April 28, 2008
Obama’s Religion “Liberation Theology”?
By Roger Wm. Hughes
Obama’s religious mentor, Rev. Jeremiah Wright, declared that the attack on him was an attack on the Black Church in America. Wright then went on to say that the Black Church in America was about “Liberation Theology.”
What is Liberation Theology? It is a movement that worships and proclaims a “let-my-people-go" Jesus. It follows the Bible’s Old Testament stories of God liberating His people from oppressors and teaches that Jesus’ purpose is the same.
This denies hard, Bible truth: Jesus Christ did not come to set the Jewish people free from Roman oppression. He did not preach “Let my people go.” Here is what Christ said to His disciples: “My kingdom is not of this world. If My kingdom were of this world, My servants would fight, so that I should not be delivered to the Jews; but now My kingdom is not from here.” (John 18:36)
Nor did Christ come to be the liberator of the poor. Here is what Jesus Christ said regarding the poor: “For ye have the poor always with you; but me ye have not always,” (Matthew 26:11)
Wright’s Liberation Theology is proclaimed to be about reconciliation and, no doubt, reparations as well.
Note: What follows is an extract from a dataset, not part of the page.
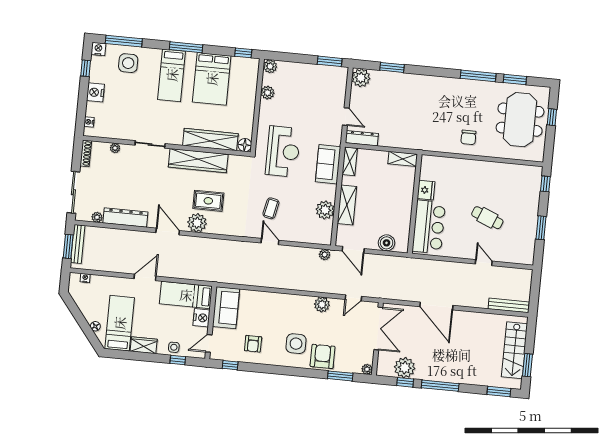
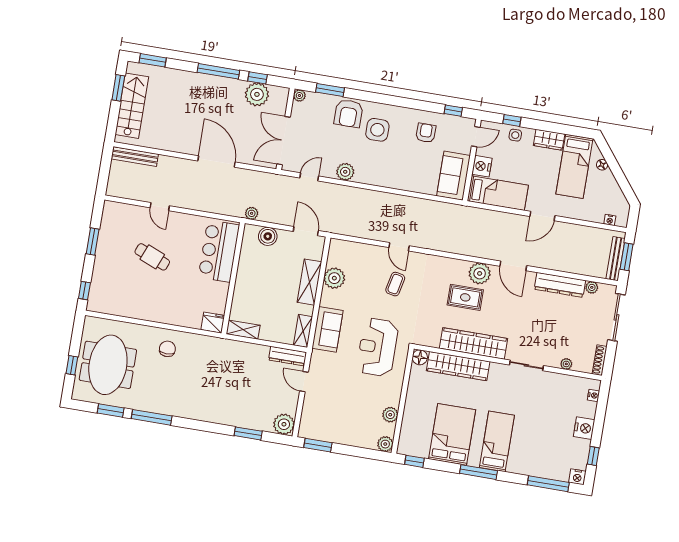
side table: (128, 63) -> (545, 459), removed
fridge: (426, 190) -> (213, 323), moved, turned 90
plant: (325, 255) -> (252, 213), moved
This is a theology that is bound to historical events as opposed to the promise of eternity. It is the taking of the Sermon on the Mount and making it a legal document. In truth, Christ’s Sermon on the Mount teaches that His admonitions are not possible until his second coming. Contrary to Christ, “Liberation Theology” would have us bring back the law.
Joseph Cardinal Ratzinger (now, Pope Benedict) has delineated the fallacy of this false prophesy as being nothing more than class conflict. It is the making of Christianity into a conflict, which must be atoned through socialism. It is anti-Christian. Socialism, after all, is the beginning of worldly tyranny.
Ratzinger wrote the following preliminary note on Liberation Theology:
III. Central concepts of liberation theology
So we have arrived at the basic concepts of the new interpretation of the Christian reality. Since the individual concepts occur in different contexts, I will simply discuss them one after another, without any systematization. Let us begin with the new meaning of faith, hope and love. Concerning faith, one South American theologian says, for instance, that Jesus' experience of God is radically historical. "His faith is transformed into fidelity." Thus faith is fundamentally replaced by "fidelity to history". Here we see that fusion between God and history which makes it possible to keep the Chalcedonian formula for Jesus, albeit with a totally changed meaning: it is clear that the classical tests for orthodoxy are of no avail in analyzing this theology. It is asserted "that Jesus is God, but it is immediately added that the true and only God is he who reveals himself historically and as a stumbling block in Jesus, and in the poor who prolong his presence. Only the person who holds together these two affirmations is orthodox."
Hope is interpreted as "confidence in the future" and as working for the future and thus is subordinated once more to the history of class conflict.
Love consists in the "option for the poor"; i.e., it coincides with opting for the class struggle. In opposition to "false universalism"'; the liberation theologians emphasize very strongly the partiality and partisan nature of the Christian option; in their view, taking sides is the fundamental presupposition for a correct hermeneutics of the biblical testimony. Here, I think, one can see very clearly that amalgam of a basic truth of Christianity and an un-Christian fundamental option which makes the whole thing so seductive: The Sermon on the Mount is indeed God taking sides with the poor. But to interpret the "poor" in the sense of the marxist dialectic of history, and "taking sides with them" in the sense of the class struggle, is a wanton attempt to portray as identical things that are contrary.
The fundamental concept of the preaching of Jesus is the "Kingdom of God". This concept is also at the center of the liberation theologies, but read against the background of marxist hermeneutics. According to one of these theologians, the Kingdom must not be understood in a spiritualist or universalist manner, not in the sense of an abstract eschatological eventuality. It must be understood in partisan terms and with a view to praxis. The meaning of the Kingdom can only be defined by reference to the praxis of Jesus, not theoretically: it means working at the historical reality that surrounds us in order to transform it into the Kingdom.